◆ Work instructions
An exact, complete copy of the lines below is the expected answer.

◆ The data
::::
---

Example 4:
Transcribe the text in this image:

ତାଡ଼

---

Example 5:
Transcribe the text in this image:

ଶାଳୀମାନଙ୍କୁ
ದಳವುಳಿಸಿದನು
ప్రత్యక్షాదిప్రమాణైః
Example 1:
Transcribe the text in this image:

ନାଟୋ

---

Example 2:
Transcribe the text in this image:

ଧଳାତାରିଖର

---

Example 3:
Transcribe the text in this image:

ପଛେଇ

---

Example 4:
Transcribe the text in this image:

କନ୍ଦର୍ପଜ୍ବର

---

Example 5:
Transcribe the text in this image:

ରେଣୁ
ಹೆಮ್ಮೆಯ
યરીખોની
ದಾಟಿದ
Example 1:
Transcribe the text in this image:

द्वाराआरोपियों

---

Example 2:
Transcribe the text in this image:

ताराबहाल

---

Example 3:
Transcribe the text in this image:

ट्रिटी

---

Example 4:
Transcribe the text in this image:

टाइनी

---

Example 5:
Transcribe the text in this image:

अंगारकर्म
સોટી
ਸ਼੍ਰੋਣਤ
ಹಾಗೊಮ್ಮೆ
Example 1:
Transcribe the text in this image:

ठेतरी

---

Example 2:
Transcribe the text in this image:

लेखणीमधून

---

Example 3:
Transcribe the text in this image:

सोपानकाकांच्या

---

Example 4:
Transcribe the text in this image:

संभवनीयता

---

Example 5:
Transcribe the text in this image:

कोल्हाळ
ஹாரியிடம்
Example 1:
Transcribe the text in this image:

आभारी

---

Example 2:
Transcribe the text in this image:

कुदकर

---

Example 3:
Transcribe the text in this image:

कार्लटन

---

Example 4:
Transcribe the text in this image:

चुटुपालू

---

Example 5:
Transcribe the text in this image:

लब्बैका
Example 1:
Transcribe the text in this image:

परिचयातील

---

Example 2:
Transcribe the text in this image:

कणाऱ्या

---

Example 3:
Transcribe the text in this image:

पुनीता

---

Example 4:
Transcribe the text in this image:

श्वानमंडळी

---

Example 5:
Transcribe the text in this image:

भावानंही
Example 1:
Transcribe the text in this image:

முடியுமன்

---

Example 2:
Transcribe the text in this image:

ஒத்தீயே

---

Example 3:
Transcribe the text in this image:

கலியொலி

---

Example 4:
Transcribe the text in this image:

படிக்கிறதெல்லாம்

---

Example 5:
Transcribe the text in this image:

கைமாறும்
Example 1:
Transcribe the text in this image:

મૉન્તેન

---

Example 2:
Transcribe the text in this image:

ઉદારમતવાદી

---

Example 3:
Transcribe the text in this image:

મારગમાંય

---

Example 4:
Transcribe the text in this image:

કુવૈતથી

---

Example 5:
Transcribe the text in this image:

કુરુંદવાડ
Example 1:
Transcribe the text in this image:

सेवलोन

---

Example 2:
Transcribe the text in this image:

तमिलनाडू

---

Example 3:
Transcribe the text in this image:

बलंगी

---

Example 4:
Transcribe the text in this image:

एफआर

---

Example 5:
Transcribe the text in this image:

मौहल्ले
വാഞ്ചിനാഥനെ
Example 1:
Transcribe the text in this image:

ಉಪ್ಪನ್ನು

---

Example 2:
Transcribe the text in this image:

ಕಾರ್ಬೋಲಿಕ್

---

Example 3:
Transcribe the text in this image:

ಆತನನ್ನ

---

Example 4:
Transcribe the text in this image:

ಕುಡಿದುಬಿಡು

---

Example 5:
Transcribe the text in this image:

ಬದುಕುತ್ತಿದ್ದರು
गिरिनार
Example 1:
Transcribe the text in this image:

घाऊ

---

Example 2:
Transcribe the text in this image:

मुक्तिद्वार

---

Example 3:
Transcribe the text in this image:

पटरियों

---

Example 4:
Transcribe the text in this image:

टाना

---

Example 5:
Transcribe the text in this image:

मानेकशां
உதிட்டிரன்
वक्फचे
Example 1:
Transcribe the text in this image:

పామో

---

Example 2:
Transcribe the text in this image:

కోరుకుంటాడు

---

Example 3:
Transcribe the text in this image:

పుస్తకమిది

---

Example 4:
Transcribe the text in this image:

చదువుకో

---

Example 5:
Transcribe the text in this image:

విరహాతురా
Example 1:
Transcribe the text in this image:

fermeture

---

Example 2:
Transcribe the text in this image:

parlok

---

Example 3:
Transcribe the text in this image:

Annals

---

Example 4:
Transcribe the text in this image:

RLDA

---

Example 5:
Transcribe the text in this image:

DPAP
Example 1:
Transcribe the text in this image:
::::
◆ Exercise output
---

Example 4:
Transcribe the text in this image:

ତାଡ଼

---

Example 5:
Transcribe the text in this image:

ଶାଳୀମାନଙ୍କୁ
ದಳವುಳಿಸಿದನು
ప్రత్యక్షాదిప్రమాణైః
Example 1:
Transcribe the text in this image:

ନାଟୋ

---

Example 2:
Transcribe the text in this image:

ଧଳାତାରିଖର

---

Example 3:
Transcribe the text in this image:

ପଛେଇ

---

Example 4:
Transcribe the text in this image:

କନ୍ଦର୍ପଜ୍ବର

---

Example 5:
Transcribe the text in this image:

ରେଣୁ
ಹೆಮ್ಮೆಯ
યરીખોની
ದಾಟಿದ
Example 1:
Transcribe the text in this image:

द्वाराआरोपियों

---

Example 2:
Transcribe the text in this image:

ताराबहाल

---

Example 3:
Transcribe the text in this image:

ट्रिटी

---

Example 4:
Transcribe the text in this image:

टाइनी

---

Example 5:
Transcribe the text in this image:

अंगारकर्म
સોટી
ਸ਼੍ਰੋਣਤ
ಹಾಗೊಮ್ಮೆ
Example 1:
Transcribe the text in this image:

ठेतरी

---

Example 2:
Transcribe the text in this image:

लेखणीमधून

---

Example 3:
Transcribe the text in this image:

सोपानकाकांच्या

---

Example 4:
Transcribe the text in this image:

संभवनीयता

---

Example 5:
Transcribe the text in this image:

कोल्हाळ
ஹாரியிடம்
Example 1:
Transcribe the text in this image:

आभारी

---

Example 2:
Transcribe the text in this image:

कुदकर

---

Example 3:
Transcribe the text in this image:

कार्लटन

---

Example 4:
Transcribe the text in this image:

चुटुपालू

---

Example 5:
Transcribe the text in this image:

लब्बैका
Example 1:
Transcribe the text in this image:

परिचयातील

---

Example 2:
Transcribe the text in this image:

कणाऱ्या

---

Example 3:
Transcribe the text in this image:

पुनीता

---

Example 4:
Transcribe the text in this image:

श्वानमंडळी

---

Example 5:
Transcribe the text in this image:

भावानंही
Example 1:
Transcribe the text in this image:

முடியுமன்

---

Example 2:
Transcribe the text in this image:

ஒத்தீயே

---

Example 3:
Transcribe the text in this image:

கலியொலி

---

Example 4:
Transcribe the text in this image:

படிக்கிறதெல்லாம்

---

Example 5:
Transcribe the text in this image:

கைமாறும்
Example 1:
Transcribe the text in this image:

મૉન્તેન

---

Example 2:
Transcribe the text in this image:

ઉદારમતવાદી

---

Example 3:
Transcribe the text in this image:

મારગમાંય

---

Example 4:
Transcribe the text in this image:

કુવૈતથી

---

Example 5:
Transcribe the text in this image:

કુરુંદવાડ
Example 1:
Transcribe the text in this image:

सेवलोन

---

Example 2:
Transcribe the text in this image:

तमिलनाडू

---

Example 3:
Transcribe the text in this image:

बलंगी

---

Example 4:
Transcribe the text in this image:

एफआर

---

Example 5:
Transcribe the text in this image:

मौहल्ले
വാഞ്ചിനാഥനെ
Example 1:
Transcribe the text in this image:

ಉಪ್ಪನ್ನು

---

Example 2:
Transcribe the text in this image:

ಕಾರ್ಬೋಲಿಕ್

---

Example 3:
Transcribe the text in this image:

ಆತನನ್ನ

---

Example 4:
Transcribe the text in this image:

ಕುಡಿದುಬಿಡು

---

Example 5:
Transcribe the text in this image:

ಬದುಕುತ್ತಿದ್ದರು
गिरिनार
Example 1:
Transcribe the text in this image:

घाऊ

---

Example 2:
Transcribe the text in this image:

मुक्तिद्वार

---

Example 3:
Transcribe the text in this image:

पटरियों

---

Example 4:
Transcribe the text in this image:

टाना

---

Example 5:
Transcribe the text in this image:

मानेकशां
உதிட்டிரன்
वक्फचे
Example 1:
Transcribe the text in this image:

పామో

---

Example 2:
Transcribe the text in this image:

కోరుకుంటాడు

---

Example 3:
Transcribe the text in this image:

పుస్తకమిది

---

Example 4:
Transcribe the text in this image:

చదువుకో

---

Example 5:
Transcribe the text in this image:

విరహాతురా
Example 1:
Transcribe the text in this image:

fermeture

---

Example 2:
Transcribe the text in this image:

parlok

---

Example 3:
Transcribe the text in this image:

Annals

---

Example 4:
Transcribe the text in this image:

RLDA

---

Example 5:
Transcribe the text in this image:

DPAP
Example 1:
Transcribe the text in this image:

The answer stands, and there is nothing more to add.